▶ [Action item]: Taking each line of the material below in turn, count those containing the string "with". Provide the number alone.

▶ [Records to use]:
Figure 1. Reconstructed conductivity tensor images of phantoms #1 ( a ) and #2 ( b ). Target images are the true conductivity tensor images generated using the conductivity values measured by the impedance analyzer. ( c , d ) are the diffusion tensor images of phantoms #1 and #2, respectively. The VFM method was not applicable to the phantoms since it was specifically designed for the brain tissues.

...

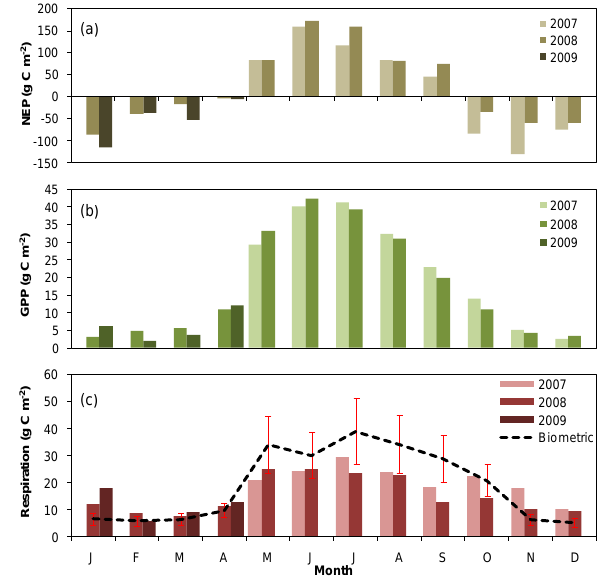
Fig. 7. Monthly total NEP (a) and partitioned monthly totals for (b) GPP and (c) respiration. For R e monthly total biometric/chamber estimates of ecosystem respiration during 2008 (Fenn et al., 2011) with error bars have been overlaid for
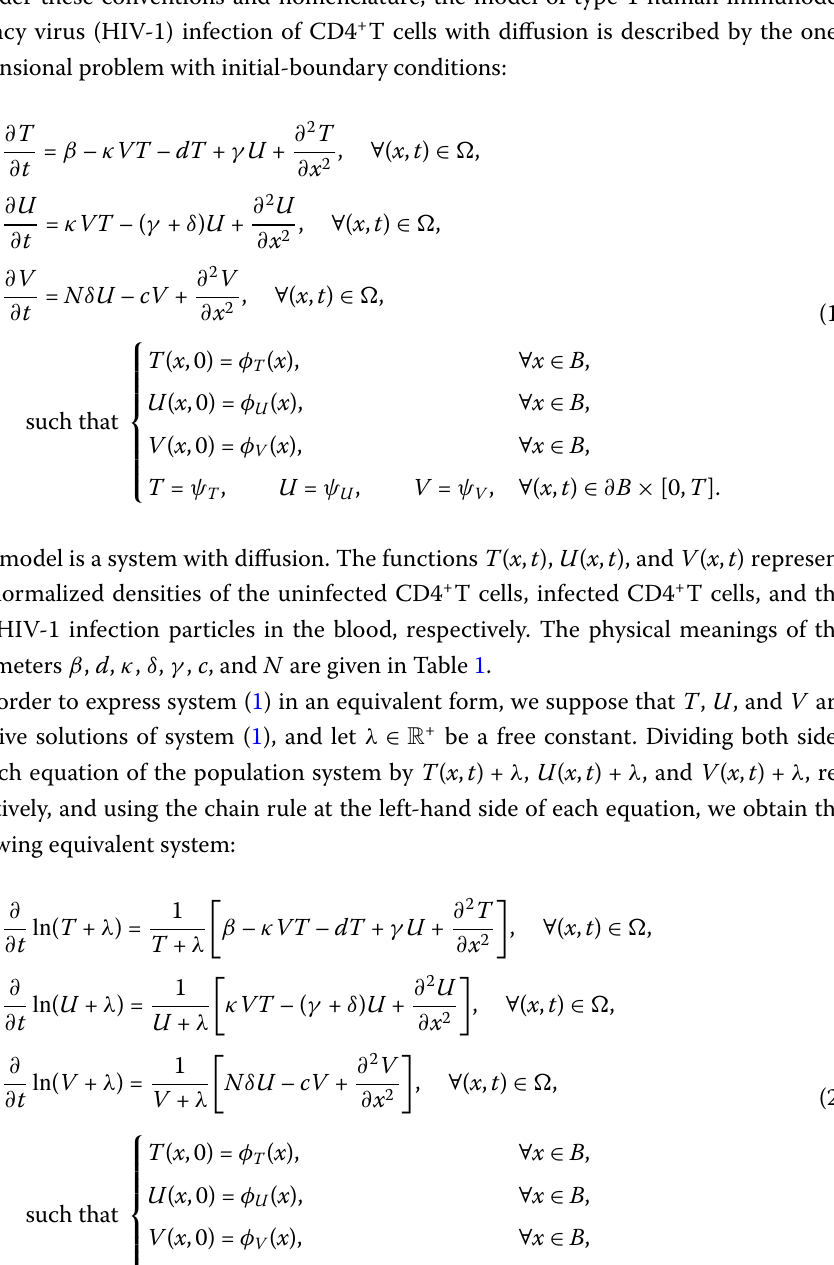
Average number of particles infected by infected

==

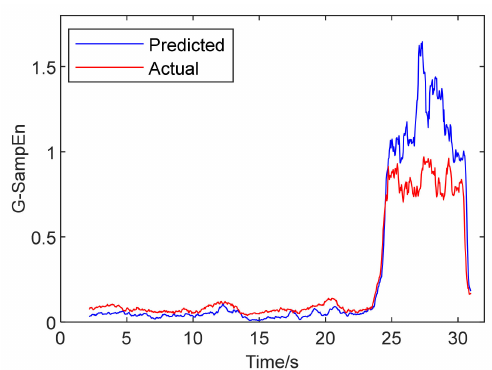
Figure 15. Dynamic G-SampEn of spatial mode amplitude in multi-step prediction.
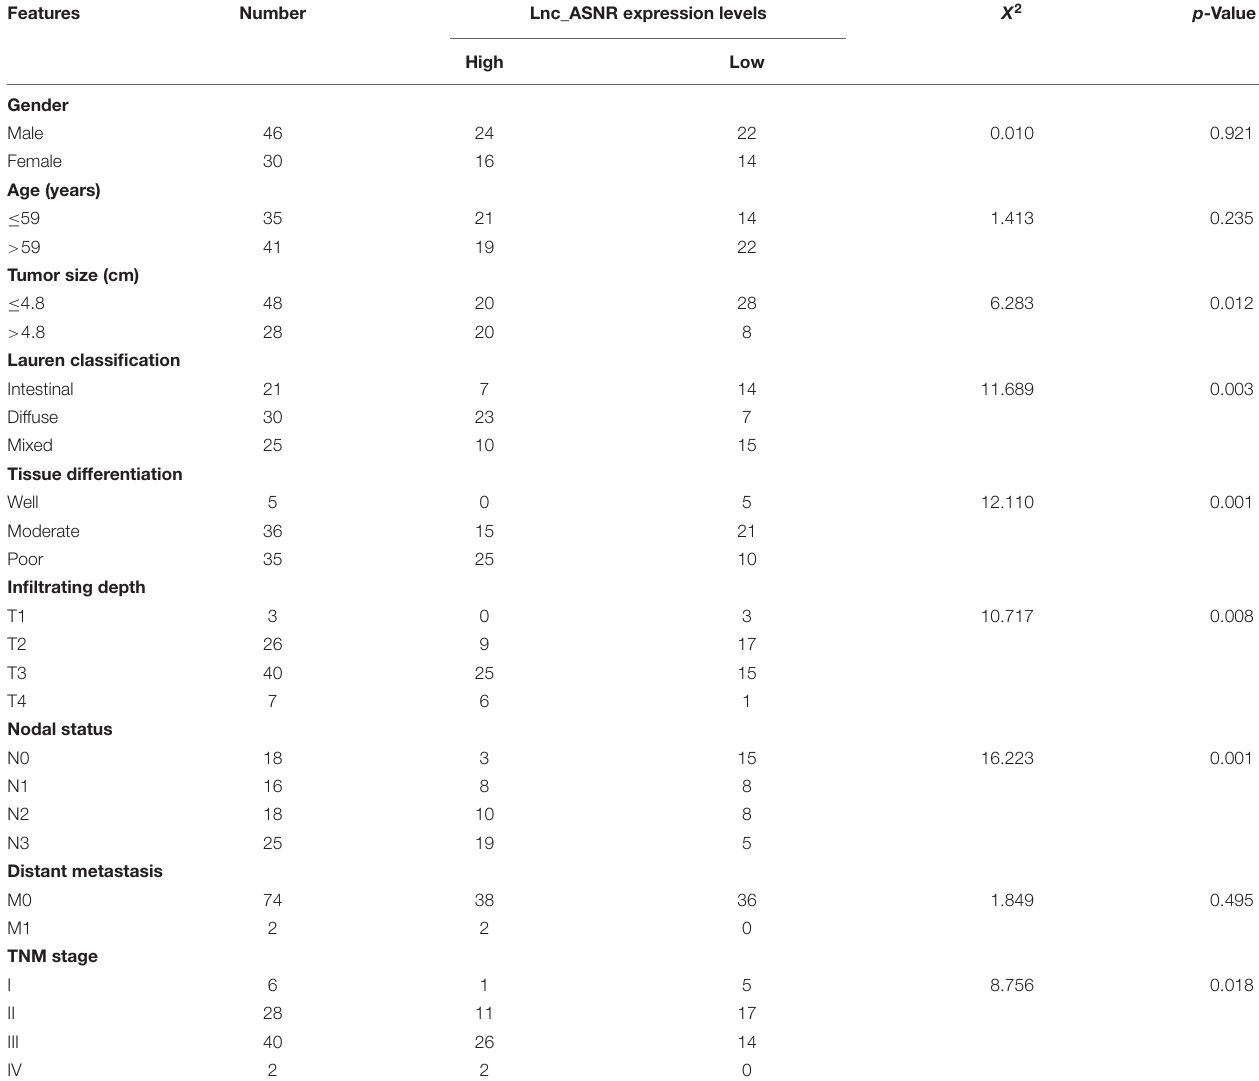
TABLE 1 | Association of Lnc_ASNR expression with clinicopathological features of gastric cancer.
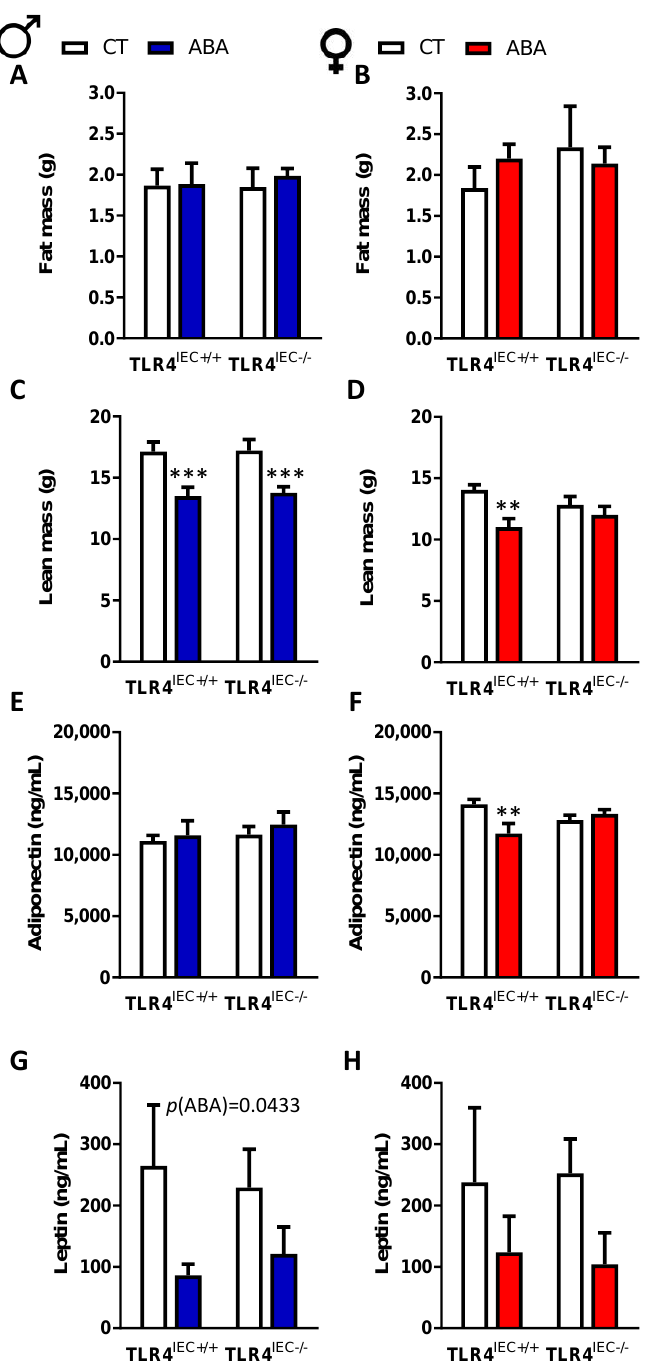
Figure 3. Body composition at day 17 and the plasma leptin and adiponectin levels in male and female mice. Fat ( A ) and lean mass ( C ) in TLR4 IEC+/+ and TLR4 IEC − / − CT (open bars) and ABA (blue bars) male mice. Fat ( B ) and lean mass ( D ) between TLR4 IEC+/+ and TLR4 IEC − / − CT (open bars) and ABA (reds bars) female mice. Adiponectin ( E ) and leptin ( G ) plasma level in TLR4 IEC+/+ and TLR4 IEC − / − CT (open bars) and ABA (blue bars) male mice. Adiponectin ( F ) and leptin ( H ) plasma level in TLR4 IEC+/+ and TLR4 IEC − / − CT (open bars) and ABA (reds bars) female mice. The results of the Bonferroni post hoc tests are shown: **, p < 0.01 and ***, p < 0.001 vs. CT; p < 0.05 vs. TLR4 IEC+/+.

▶ [Your solution]: 2